■ Provided data ■
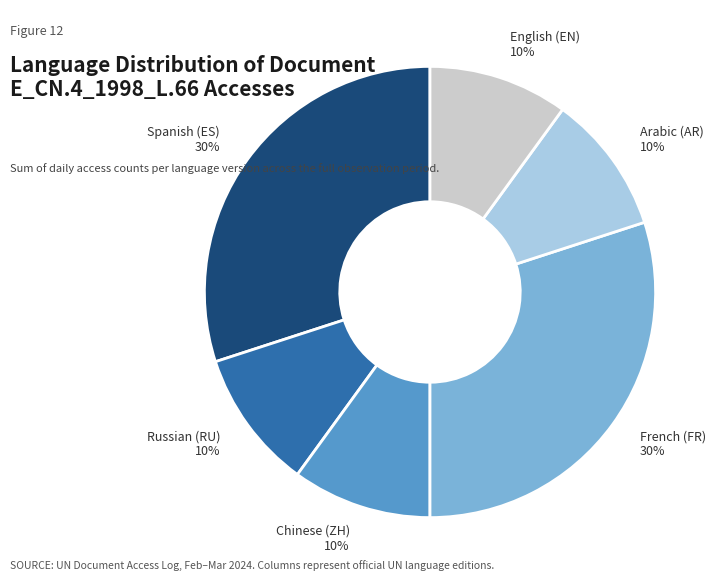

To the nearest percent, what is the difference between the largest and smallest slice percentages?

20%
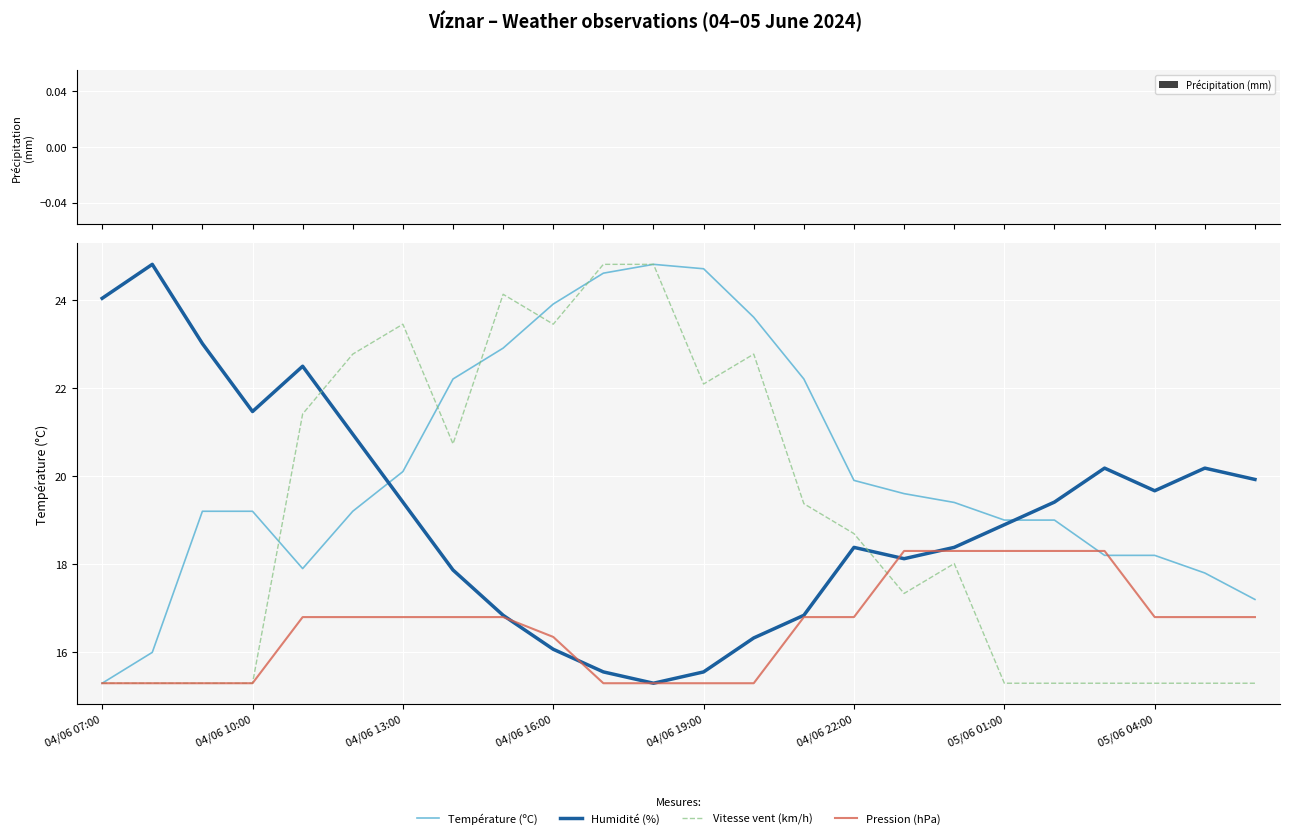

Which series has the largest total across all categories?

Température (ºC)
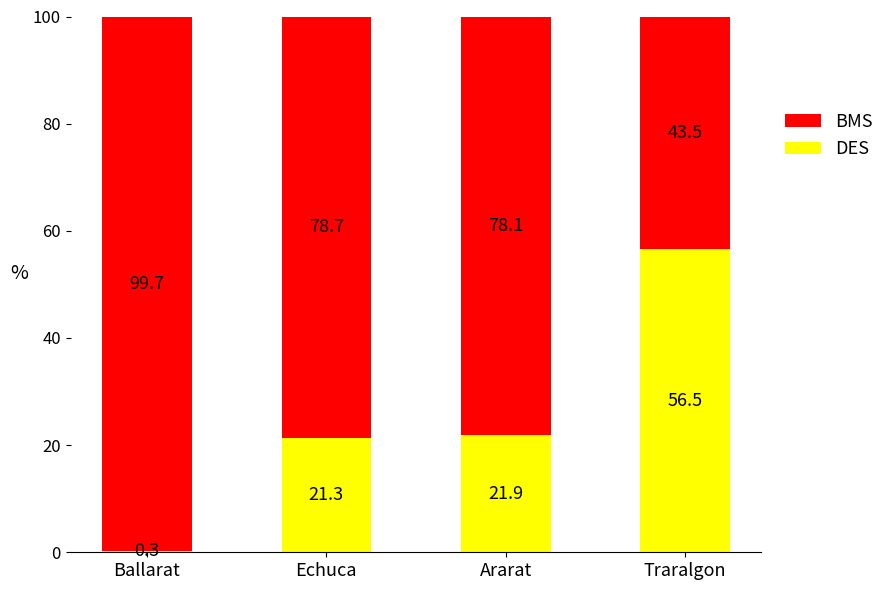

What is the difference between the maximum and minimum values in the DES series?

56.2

--

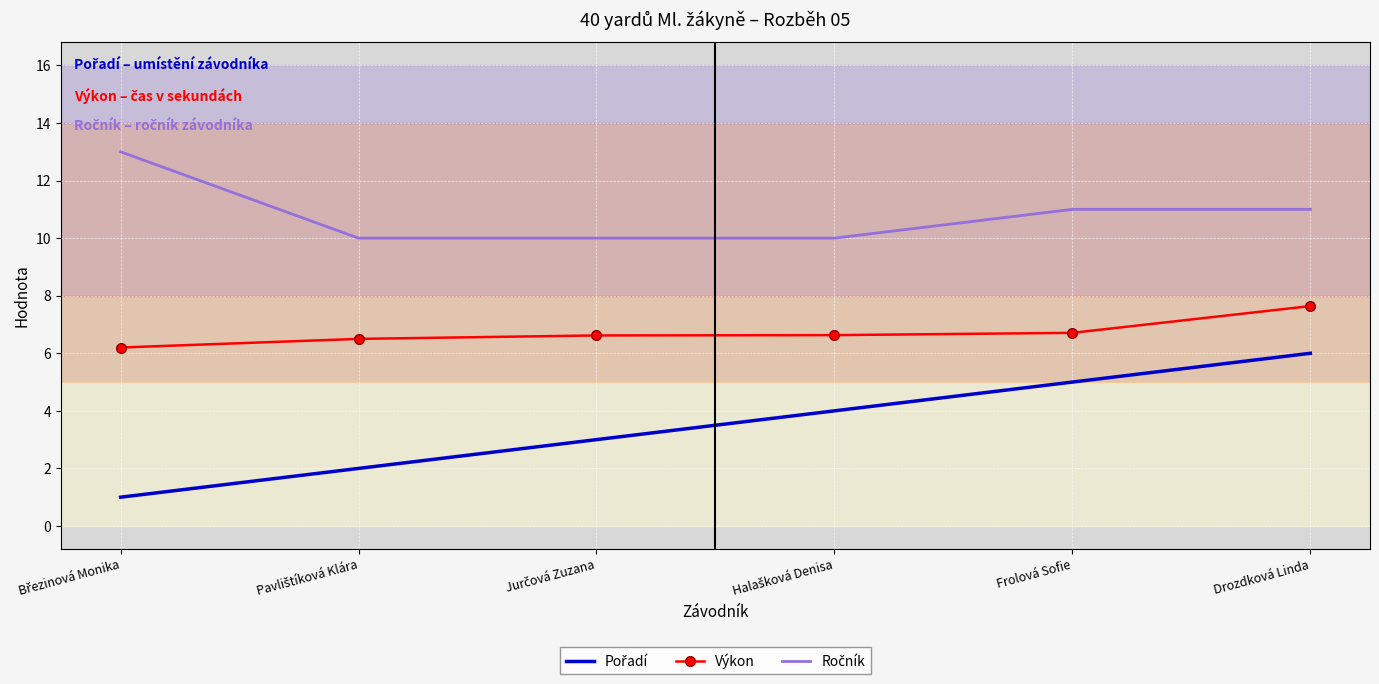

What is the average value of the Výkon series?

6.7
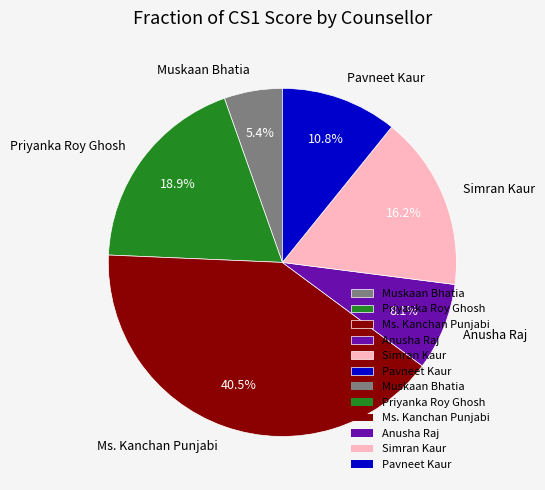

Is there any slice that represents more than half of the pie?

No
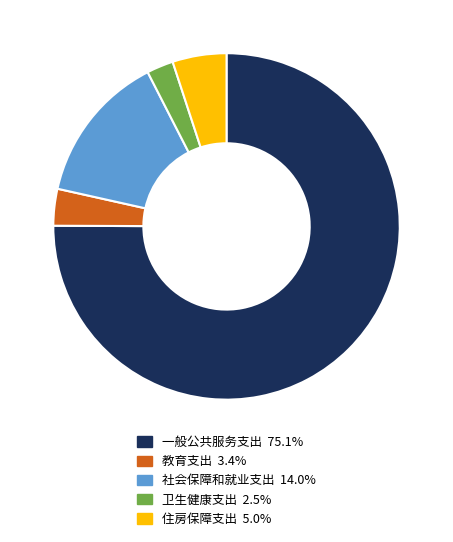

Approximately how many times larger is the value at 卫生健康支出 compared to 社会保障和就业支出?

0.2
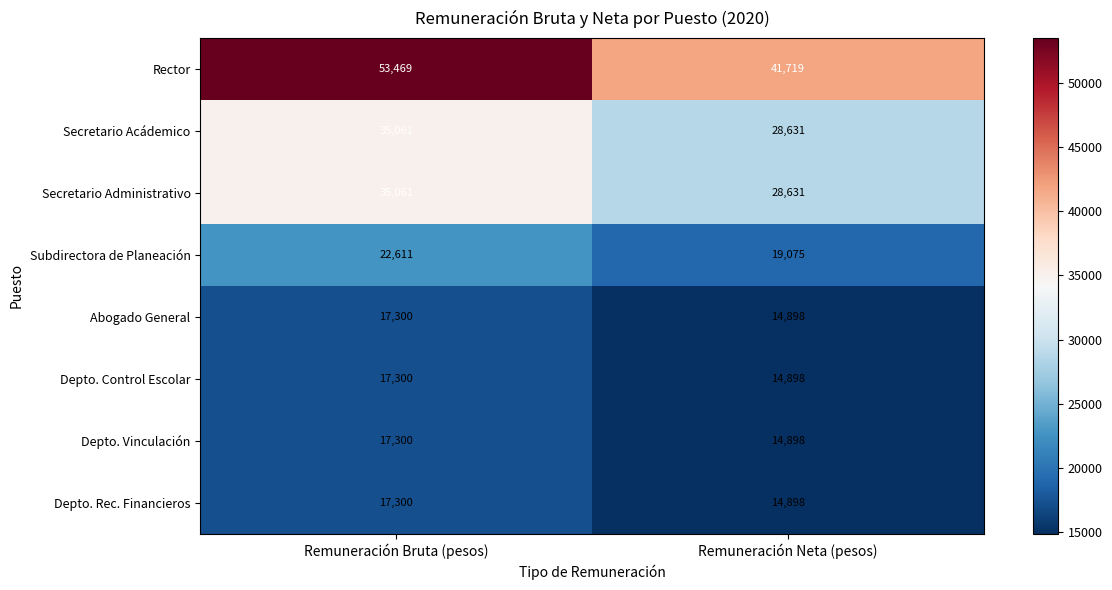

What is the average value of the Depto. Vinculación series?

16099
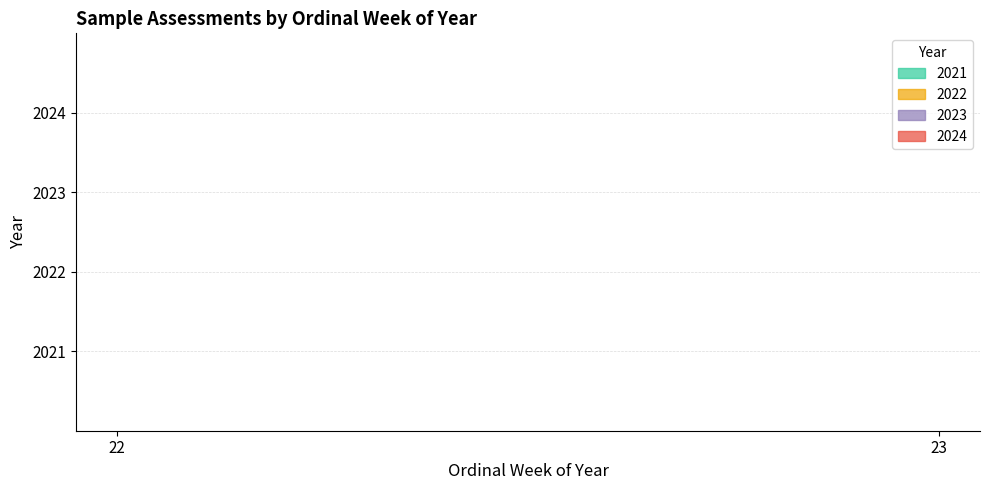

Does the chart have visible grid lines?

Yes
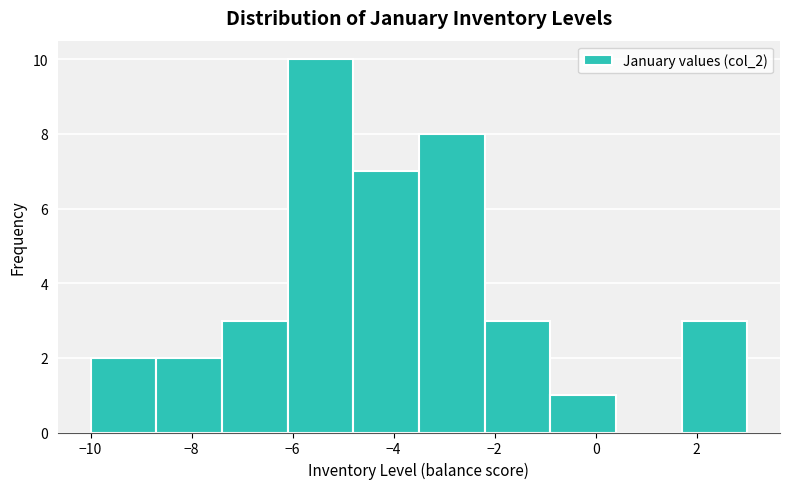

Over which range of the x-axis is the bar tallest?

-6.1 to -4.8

■ Task objective ■
Write out everything in the records from the line containing "Over which range" down to the line containing "-6.1 to -4.8", including both of those lines.

■ Solution for this task ■
Over which range of the x-axis is the bar tallest?

-6.1 to -4.8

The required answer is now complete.